## TASK DETAILS
Please state how many lines of the material contain "female", giving nothing but the number.

## AVAILABLE DATA
-- Opening Marker --

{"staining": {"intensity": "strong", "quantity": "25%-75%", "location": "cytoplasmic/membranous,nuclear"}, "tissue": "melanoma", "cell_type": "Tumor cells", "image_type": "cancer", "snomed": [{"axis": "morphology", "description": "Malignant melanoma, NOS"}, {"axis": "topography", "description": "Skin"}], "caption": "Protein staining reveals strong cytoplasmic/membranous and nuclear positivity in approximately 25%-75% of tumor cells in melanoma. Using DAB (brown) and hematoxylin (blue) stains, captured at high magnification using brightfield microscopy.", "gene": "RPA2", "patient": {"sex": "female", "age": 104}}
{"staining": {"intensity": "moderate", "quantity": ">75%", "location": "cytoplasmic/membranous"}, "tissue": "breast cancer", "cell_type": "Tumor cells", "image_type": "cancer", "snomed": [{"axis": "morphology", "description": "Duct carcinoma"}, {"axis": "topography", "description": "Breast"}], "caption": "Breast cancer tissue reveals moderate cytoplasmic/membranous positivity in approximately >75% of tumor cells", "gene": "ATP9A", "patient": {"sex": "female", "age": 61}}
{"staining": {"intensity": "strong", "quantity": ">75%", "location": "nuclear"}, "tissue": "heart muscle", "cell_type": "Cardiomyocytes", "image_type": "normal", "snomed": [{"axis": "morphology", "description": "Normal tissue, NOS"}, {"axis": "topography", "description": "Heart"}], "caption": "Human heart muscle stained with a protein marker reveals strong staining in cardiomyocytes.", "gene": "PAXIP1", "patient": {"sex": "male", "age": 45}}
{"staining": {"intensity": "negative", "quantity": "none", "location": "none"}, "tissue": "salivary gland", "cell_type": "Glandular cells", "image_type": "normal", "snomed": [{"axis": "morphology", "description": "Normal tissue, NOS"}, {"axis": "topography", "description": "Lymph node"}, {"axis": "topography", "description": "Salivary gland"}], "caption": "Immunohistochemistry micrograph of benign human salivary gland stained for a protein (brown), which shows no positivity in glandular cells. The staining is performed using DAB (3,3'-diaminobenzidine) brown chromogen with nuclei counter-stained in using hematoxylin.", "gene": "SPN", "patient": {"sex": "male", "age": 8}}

-- Closing Marker --

## EXERCISE RESULT
2